ビンゴー・キッドの洋書日記

英米を中心に現代から古典まで、海外の作品を英語で読み、論評をくわえるブログです

“How It All Began” 雑感

 Penelope Lively の最新作、"How It All Began" を読んでいる。ぼくは87年のブッカー賞受賞作、"Moon Tiger" にノックアウトされて以来、彼女の作品を少しずつ catch up していたのだが、数えてみると積ん読中のものが5冊もあり、いつのまにか最近作にも手が出なくなっていた。けれども、今まで読んだ本は中身こそ忘れてしまったものの、どれもとても楽しかった。その記憶だけは鮮明にのこっている。
 というわけで、今回、今年のブッカー賞「ロングリスト候補作」をいろいろ調べているうちに、この "How It All Began" も取り沙汰されているのを知り、急遽買い求めた。
 冒頭、70代の老婦人が路上強盗にあう。お、アクションか、昔のイメージとちょっとちがうな、と一瞬思ったが、そのあとの展開はそうそう、旧作もこんな調子でした。それをひとことで言えば、英国小説の伝統の味わいである。以前、「ペネロピ・ライヴリー賛」と題して発表・削除したレビューがあるので再録しておこう。本書にも当てはまる部分が多いと思う。(点数は今日つけました)。

Modern Classics According To Mark (Penguin Modern Classics)

Modern Classics According To Mark (Penguin Modern Classics)

[☆☆☆★★★] 日本におけるペネロピ・ライヴリーの評価は不当に低すぎる。新刊で入手可能な訳書は少ないし、某社版『現代英語作家ガイド』でも採り上げられていない。しかし実は、彼女の小説はどれを読んでも面白い。本書も名作『ムーンタイガー』には一歩譲るものの、英国小説のファンなら至福の一日を過ごせること間違いなし。
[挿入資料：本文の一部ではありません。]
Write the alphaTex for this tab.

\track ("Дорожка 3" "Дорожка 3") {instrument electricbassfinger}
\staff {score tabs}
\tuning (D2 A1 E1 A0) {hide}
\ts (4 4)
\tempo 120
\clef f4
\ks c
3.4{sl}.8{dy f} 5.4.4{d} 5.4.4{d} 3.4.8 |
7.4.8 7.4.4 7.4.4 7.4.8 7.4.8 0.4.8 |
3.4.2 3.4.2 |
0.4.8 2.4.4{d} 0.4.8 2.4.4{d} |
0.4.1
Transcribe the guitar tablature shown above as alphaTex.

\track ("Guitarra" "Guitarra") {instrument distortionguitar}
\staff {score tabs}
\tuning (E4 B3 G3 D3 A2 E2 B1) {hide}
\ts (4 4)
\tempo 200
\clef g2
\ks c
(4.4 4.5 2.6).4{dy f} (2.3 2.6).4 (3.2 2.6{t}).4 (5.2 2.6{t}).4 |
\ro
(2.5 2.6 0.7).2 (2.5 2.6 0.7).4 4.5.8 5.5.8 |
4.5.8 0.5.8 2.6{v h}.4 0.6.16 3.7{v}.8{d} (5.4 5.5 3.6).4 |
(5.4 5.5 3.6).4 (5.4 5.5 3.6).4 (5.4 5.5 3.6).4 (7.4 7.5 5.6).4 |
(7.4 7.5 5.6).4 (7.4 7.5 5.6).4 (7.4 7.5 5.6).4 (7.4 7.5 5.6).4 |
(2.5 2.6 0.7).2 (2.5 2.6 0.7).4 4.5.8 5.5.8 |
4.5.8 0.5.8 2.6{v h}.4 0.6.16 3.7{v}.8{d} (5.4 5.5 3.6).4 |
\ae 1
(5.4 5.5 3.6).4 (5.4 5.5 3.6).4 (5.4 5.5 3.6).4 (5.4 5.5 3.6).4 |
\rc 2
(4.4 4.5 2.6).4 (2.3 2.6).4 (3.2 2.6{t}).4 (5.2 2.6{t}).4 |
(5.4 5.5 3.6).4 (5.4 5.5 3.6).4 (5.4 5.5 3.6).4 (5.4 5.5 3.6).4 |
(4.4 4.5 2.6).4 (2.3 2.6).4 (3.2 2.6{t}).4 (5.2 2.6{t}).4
主人公は中年の伝記作家で、ある有名作家について調査を進めるうち、その孫娘と妻帯者の身ながら関係し…なんだ、月並みな話ではないかと侮ってはいけない。この一見凡庸とも言える設定から、ライヴリーは通俗的な展開を排し、大方の読者の予想を超える意外な物語をつむぎ出して見せる。その豊かなストーリー性に加え、正確な人物造形、精緻を極めた心理描写、緊張感のある会話、どれをとっても文句のつけようがない。物語の進行とともに主な登場人物が「自分の顔」を発見、あるいは暴露するという流れも定番ながら秀逸。書中、オースティンやハーディの話が出てくるから言うわけではないが、英国文学の伝統の重みを感じさせる作品でもある。それでも本書は84年度のブッカー賞を逃したのだから、相手が悪かったとしか言いようがない。難易度の高い単語が頻出するものの、英国の小説を楽しむには必須のものがほとんどだし、構文的には簡単。従って、ボキャブラリーを増やすのに恰好のテキストだろう。